Sur le plan judiciaire, le bilan est lourd : plus de 105 étudiants ont été arrêtés et conduits dans divers commissariats de Dakar. Les autorités les accusent de « participation à une manifestation non autorisée », « trouble à l’ordre public » et « destruction de biens publics ». Nombre d’entre eux portent des marques de sévices. Le collectif des délégués étudiants dénonce des arrestations « arbitraires » et exige la libération immédiate de leurs camarades. « Nous sommes en deuil, et au lieu de nous laisser pleurer Abdoulaye, on nous traque jusque dans nos chambres », confie un représentant syndical.

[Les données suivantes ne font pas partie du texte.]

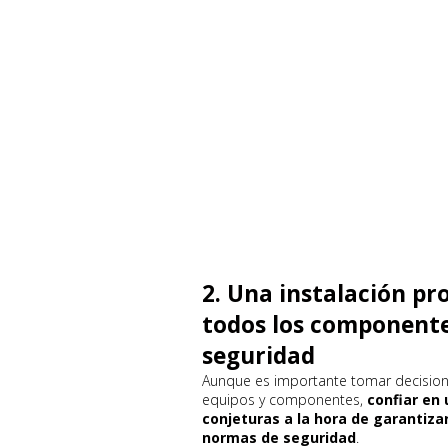
2. Una instalación pr
todos los component
seguridad
Aunque es importante tomar decisione
equipos y componentes,
confiar en 
conjeturas a la hora de garantiz
normas de seguridad
.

La contestation dépasse désormais la capitale sénégalaise. À Saint-Louis, Thiès et Ziguinchor, les campus connaissent eux aussi des tensions, avec la fermeture des restaurants universitaires en signe de protestation. Au cœur de cette crise, une revendication simple mais vitale : le versement des bourses, dont les retards fragilisent des milliers d’étudiants.

Ce drame à l’UCAD révèle la fragilité du système universitaire sénégalais, pris entre les contraintes budgétaires de l’État et la colère d’une jeunesse qui réclame dignité, justice et respect de ses droits.